Obviously mental disorders exist. Just like anything it is related to our genetics and our environment and our choices...I would need to see alot of evidence before I believe TFA's assertions to the heritability.
Examine this list of behavior (copied from wikipedia which quotes the DSM):
According to the revised fourth edition of the Diagnostic and Statistical Manual of Mental Disorders (DSM-IV-TR), to be diagnosed with schizophrenia, three diagnostic criteria must be met:[10]
Characteristic symptoms: Two or more of the following, each present for much of the time during a one-month period (or less, if symptoms remitted with treatment).
- Delusions
- Hallucinations
- Disorganized speech, which is a manifestation of formal thought disorder
- Grossly disorganized behavior (e.g. dressing inappropriately, crying frequently) or catatonic behavior
- Negative symptoms: Blunted affect (lack or decline in emotional response), alogia (lack or decline in speech), or avolition (lack or decline in motivation)
If the delusions are judged to be bizarre, or hallucinations consist of hearing one voice participating in a running commentary of the patient's actions or of hearing two or more voices conversing with each other, only that symptom is required above.
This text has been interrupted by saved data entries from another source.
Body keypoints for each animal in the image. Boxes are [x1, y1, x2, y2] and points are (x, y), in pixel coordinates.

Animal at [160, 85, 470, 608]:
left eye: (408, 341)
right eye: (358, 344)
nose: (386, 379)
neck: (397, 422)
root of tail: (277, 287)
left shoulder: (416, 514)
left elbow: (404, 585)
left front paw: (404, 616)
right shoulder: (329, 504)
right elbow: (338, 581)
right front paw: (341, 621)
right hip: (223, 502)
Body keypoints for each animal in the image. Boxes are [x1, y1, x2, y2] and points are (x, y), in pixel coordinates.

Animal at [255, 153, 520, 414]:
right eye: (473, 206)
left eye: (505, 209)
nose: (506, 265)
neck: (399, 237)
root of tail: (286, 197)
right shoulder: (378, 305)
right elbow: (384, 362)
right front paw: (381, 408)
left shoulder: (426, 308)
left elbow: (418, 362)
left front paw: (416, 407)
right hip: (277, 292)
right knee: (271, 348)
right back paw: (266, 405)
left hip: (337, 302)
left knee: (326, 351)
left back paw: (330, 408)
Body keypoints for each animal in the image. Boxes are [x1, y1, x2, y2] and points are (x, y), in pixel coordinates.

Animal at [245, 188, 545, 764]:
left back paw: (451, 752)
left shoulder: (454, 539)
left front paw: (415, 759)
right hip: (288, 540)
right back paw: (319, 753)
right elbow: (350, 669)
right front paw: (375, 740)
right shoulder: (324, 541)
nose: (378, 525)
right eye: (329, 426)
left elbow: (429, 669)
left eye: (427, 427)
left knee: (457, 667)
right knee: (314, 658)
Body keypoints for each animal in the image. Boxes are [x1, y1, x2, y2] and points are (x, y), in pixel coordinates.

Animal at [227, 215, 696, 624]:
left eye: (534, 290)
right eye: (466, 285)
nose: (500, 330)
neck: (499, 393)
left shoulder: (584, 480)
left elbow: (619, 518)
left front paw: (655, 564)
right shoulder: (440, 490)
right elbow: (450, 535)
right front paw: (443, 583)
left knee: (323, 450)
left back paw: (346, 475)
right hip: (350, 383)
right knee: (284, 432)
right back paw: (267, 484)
The speech disorganization criterion is only met if it is severe enough to substantially impair communication.
- Social or occupational dysfunction: For a significant portion of the time since the onset of the disturbance, one or more major areas of functioning such as work, interpersonal relations, or self-care, are markedly below the level achieved prior to the onset.
- Significant duration: Continuous signs of the disturbance persist for at least six months. This six-month period must include at least one month of symptoms (or less, if symptoms remitted with treatment).
I want to say that if you talk to a "good" psychiatrist or psychologist they will be able to explain how *they* personally in practice diagnose these different disorders and it may make sense. Furthermore, I'm convince psychology is a great area for scientific investigation.
All that said, as I look at that list of behaviors, then I look at the data as presented, I can only conclude that "schizophrenia" is *probably* an obsolete distinction and this data is being erroneously interpreted.
Thank you Dave Raggett
From the people I've known with schizophrenia (three diagnosed, a couple others probably undiagnosed) the audio hallucinations can either be recognized as hallucinations, or accepted as real, depending on the severity of the disorder at the time. If they are in a less severe mode they usually recognize the voices are not real (not to imply they can stop or control them). The recorder would do no good there. In more severe conditions, they may be unable to tell the difference between the hallucinations and reality, and the hallucinations can be not just auditory but also visual and (most importantly) cognitive. With cognitive delusions, reasoning capacity goes out the window - any kind of "evidence" presented to them would be disregarded. In the really bad cases, when they are ducking out of view of windows so the snipers outside can't get a clear shot, you won't be able to get them to look at any computer program really.